_TASK ITEM_
When you transcribe the listing, keep each line exact and drop the pictures.

_DATASET EXCERPT_
*****

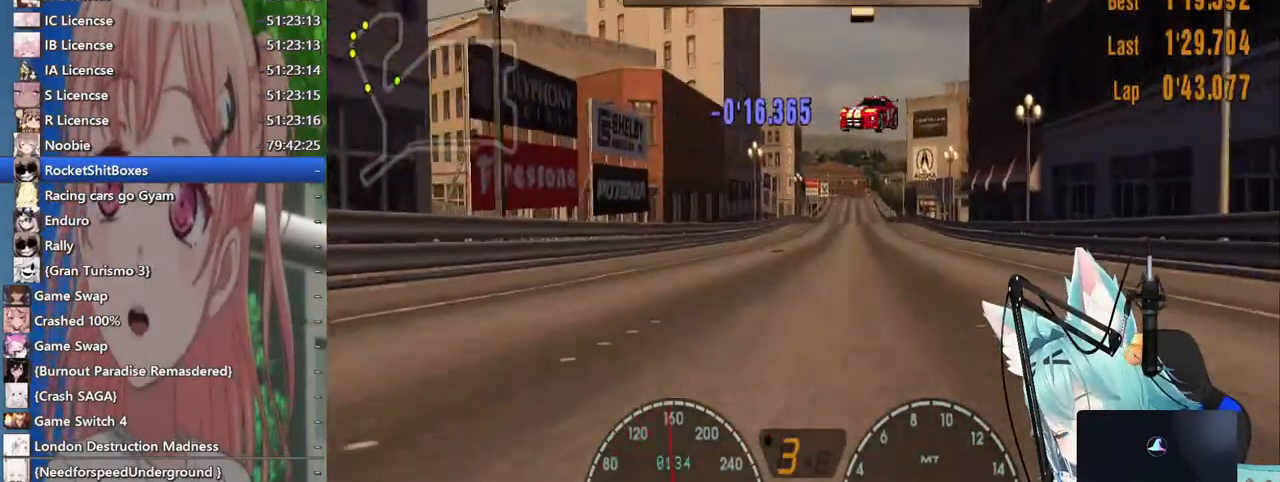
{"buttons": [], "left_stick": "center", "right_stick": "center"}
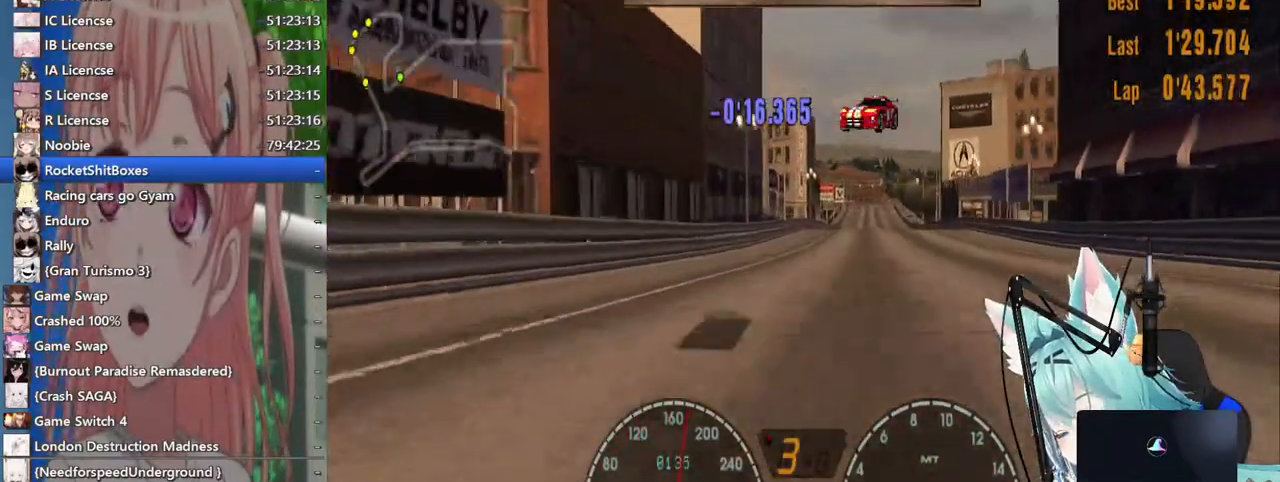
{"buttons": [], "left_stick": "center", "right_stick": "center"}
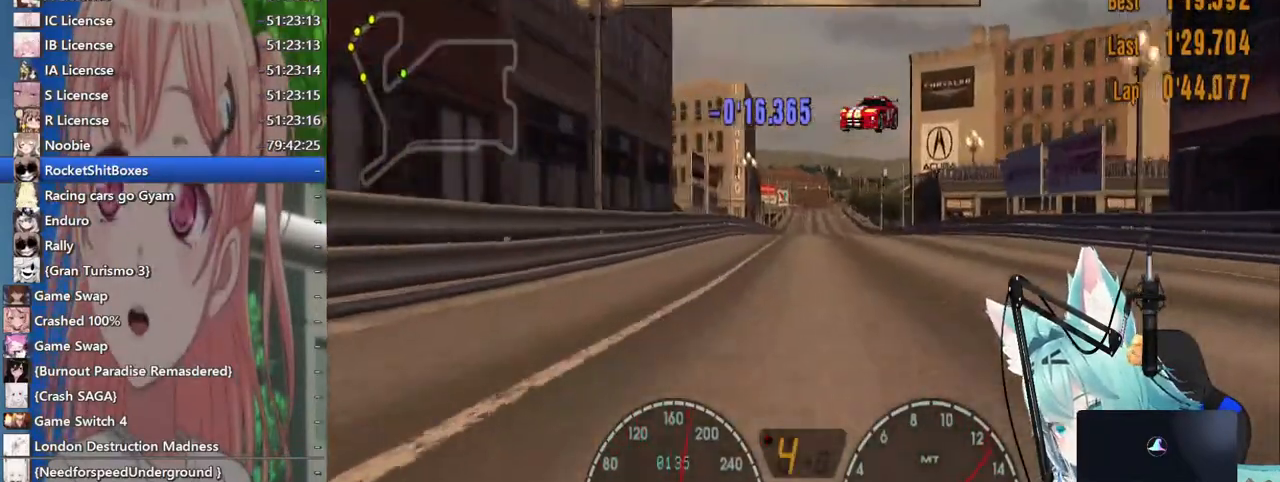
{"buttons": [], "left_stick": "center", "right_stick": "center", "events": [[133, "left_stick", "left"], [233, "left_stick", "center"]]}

*****

_OUTPUT BELOW_
{"buttons": [], "left_stick": "center", "right_stick": "center"}
{"buttons": [], "left_stick": "center", "right_stick": "center"}
{"buttons": [], "left_stick": "center", "right_stick": "center", "events": [[133, "left_stick", "left"], [233, "left_stick", "center"]]}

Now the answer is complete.